TASK
Can you rewrite the entries starting at the line containing "ΣΥΣΚΕΥΕΣ ΨΗΞΗΣ" and ending at the line containing "で、ぜひご注文くださいませ。", changing "AIR COOLER" to "AIR CONDITIONER" and keeping everything else the same? Leave the pictures out of your answer.

INFORMATION PROVIDED
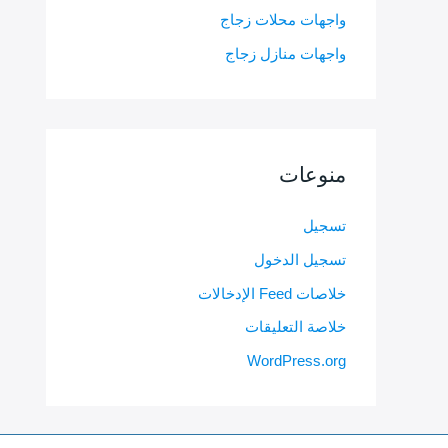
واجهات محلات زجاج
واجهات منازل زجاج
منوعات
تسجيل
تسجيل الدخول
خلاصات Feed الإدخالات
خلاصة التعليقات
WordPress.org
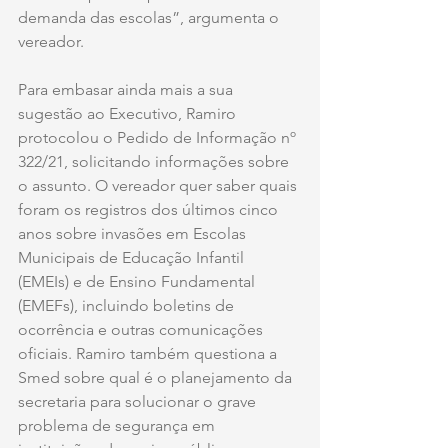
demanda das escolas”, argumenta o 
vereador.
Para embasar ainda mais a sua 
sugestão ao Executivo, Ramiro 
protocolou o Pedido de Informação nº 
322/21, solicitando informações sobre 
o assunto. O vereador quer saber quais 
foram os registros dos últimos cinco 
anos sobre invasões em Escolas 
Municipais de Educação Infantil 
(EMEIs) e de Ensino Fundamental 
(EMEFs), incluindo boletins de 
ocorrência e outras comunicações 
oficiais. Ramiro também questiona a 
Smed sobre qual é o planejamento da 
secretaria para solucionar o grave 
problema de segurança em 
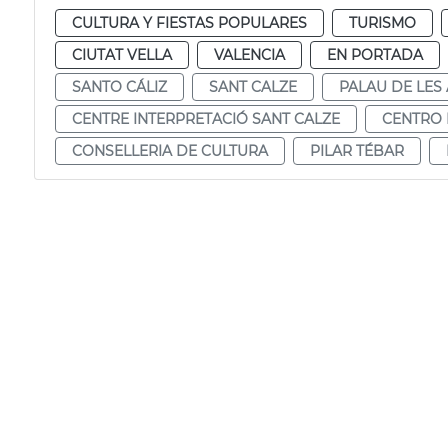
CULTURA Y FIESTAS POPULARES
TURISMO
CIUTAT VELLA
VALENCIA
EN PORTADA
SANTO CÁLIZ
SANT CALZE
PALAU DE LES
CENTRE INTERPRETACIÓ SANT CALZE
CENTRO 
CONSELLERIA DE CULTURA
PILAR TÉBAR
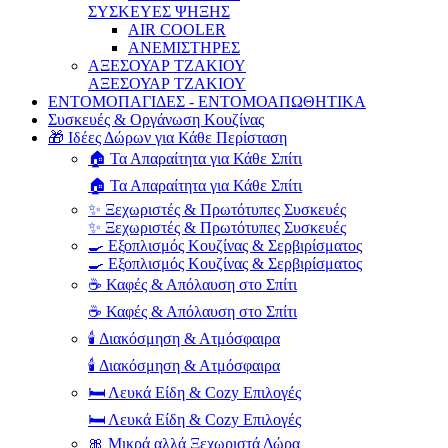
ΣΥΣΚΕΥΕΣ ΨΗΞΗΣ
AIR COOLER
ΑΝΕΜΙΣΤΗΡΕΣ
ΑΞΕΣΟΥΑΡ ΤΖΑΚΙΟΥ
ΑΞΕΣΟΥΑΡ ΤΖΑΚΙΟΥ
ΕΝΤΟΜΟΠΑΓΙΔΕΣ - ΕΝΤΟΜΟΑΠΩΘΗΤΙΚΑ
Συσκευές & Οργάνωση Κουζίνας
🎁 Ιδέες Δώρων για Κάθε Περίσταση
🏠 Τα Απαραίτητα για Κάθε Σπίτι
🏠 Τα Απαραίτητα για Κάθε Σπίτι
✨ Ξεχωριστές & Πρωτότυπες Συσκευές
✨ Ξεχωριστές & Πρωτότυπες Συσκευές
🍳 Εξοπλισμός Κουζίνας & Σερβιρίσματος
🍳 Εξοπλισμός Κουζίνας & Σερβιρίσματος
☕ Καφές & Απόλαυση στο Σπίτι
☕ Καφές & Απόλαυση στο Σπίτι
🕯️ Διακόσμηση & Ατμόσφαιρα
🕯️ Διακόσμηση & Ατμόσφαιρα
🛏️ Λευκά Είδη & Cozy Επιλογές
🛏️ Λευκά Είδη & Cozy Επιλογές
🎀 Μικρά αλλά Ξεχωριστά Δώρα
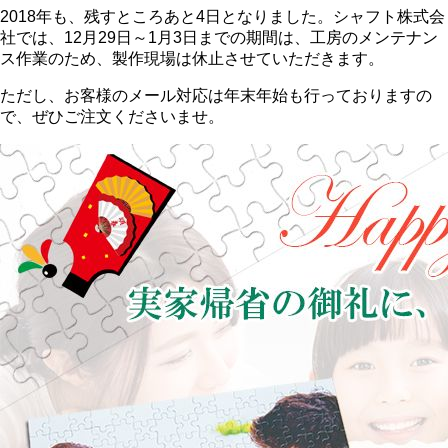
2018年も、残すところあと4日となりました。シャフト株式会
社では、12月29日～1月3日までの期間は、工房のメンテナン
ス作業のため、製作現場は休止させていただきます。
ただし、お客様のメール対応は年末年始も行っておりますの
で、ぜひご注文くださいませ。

* * *

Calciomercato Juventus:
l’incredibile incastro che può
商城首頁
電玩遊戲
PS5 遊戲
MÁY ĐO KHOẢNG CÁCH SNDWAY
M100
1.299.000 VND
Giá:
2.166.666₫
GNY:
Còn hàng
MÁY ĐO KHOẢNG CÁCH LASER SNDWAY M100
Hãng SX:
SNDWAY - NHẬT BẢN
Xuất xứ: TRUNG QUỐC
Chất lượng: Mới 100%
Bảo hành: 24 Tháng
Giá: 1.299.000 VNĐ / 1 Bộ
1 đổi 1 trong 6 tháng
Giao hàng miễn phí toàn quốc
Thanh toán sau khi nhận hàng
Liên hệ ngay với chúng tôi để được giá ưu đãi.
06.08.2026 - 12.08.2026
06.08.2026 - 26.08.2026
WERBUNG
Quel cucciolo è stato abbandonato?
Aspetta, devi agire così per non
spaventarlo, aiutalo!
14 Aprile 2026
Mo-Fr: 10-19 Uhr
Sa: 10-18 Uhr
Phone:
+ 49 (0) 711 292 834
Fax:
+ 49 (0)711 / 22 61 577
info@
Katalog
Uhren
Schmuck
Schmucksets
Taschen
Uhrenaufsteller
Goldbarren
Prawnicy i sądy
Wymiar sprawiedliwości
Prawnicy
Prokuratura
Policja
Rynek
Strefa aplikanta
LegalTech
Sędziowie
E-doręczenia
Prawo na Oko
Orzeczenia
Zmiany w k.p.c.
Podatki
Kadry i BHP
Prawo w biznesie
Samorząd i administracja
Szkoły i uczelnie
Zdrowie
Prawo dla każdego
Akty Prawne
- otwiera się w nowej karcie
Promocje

WRITTEN ANSWER
ΣΥΣΚΕΥΕΣ ΨΗΞΗΣ
AIR CONDITIONER
ΑΝΕΜΙΣΤΗΡΕΣ
ΑΞΕΣΟΥΑΡ ΤΖΑΚΙΟΥ
ΑΞΕΣΟΥΑΡ ΤΖΑΚΙΟΥ
ΕΝΤΟΜΟΠΑΓΙΔΕΣ - ΕΝΤΟΜΟΑΠΩΘΗΤΙΚΑ
Συσκευές & Οργάνωση Κουζίνας
🎁 Ιδέες Δώρων για Κάθε Περίσταση
🏠 Τα Απαραίτητα για Κάθε Σπίτι
🏠 Τα Απαραίτητα για Κάθε Σπίτι
✨ Ξεχωριστές & Πρωτότυπες Συσκευές
✨ Ξεχωριστές & Πρωτότυπες Συσκευές
🍳 Εξοπλισμός Κουζίνας & Σερβιρίσματος
🍳 Εξοπλισμός Κουζίνας & Σερβιρίσματος
☕ Καφές & Απόλαυση στο Σπίτι
☕ Καφές & Απόλαυση στο Σπίτι
🕯️ Διακόσμηση & Ατμόσφαιρα
🕯️ Διακόσμηση & Ατμόσφαιρα
🛏️ Λευκά Είδη & Cozy Επιλογές
🛏️ Λευκά Είδη & Cozy Επιλογές
🎀 Μικρά αλλά Ξεχωριστά Δώρα
2018年も、残すところあと4日となりました。シャフト株式会
社では、12月29日～1月3日までの期間は、工房のメンテナン
ス作業のため、製作現場は休止させていただきます。
ただし、お客様のメール対応は年末年始も行っておりますの
で、ぜひご注文くださいませ。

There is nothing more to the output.